Problem requirements: Please copy out each line of the entries in which "également" appears.

[Collected data]
____________________

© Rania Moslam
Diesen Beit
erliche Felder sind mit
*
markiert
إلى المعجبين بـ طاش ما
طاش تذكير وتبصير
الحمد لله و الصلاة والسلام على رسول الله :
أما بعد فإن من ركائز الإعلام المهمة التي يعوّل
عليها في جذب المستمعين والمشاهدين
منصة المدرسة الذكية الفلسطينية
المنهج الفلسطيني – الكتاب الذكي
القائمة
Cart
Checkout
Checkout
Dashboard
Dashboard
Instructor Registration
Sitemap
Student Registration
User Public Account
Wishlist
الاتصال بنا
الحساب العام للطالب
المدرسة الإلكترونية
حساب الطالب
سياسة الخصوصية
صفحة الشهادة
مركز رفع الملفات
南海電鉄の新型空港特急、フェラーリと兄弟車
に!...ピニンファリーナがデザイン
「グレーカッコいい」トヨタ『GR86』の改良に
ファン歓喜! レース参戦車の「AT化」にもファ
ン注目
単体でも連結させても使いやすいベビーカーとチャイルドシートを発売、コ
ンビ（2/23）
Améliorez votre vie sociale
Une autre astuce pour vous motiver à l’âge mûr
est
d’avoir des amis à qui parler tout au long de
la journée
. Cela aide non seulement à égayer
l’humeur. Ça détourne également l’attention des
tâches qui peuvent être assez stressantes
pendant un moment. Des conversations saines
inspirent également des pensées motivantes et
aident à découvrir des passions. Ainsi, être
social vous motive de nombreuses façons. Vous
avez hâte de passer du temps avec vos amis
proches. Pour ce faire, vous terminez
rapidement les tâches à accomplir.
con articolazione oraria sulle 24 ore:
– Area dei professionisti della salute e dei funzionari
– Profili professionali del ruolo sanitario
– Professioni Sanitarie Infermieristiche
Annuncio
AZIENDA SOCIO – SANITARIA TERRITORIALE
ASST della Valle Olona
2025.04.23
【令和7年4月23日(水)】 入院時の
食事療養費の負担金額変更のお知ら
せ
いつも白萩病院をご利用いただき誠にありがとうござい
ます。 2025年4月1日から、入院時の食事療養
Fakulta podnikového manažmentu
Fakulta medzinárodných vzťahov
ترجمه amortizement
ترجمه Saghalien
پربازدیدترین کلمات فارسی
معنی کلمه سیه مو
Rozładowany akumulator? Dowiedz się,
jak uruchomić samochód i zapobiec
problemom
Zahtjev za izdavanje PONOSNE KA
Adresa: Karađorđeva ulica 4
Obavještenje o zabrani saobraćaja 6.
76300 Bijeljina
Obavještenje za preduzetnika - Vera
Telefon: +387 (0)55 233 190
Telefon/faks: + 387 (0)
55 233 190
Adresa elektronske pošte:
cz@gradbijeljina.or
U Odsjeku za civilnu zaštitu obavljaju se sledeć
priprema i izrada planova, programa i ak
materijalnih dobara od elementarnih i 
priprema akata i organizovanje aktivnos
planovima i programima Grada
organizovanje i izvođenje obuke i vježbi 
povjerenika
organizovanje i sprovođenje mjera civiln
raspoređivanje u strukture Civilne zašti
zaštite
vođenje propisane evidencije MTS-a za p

____________________

Solution:
l’humeur. Ça détourne également l’attention des
inspirent également des pensées motivantes et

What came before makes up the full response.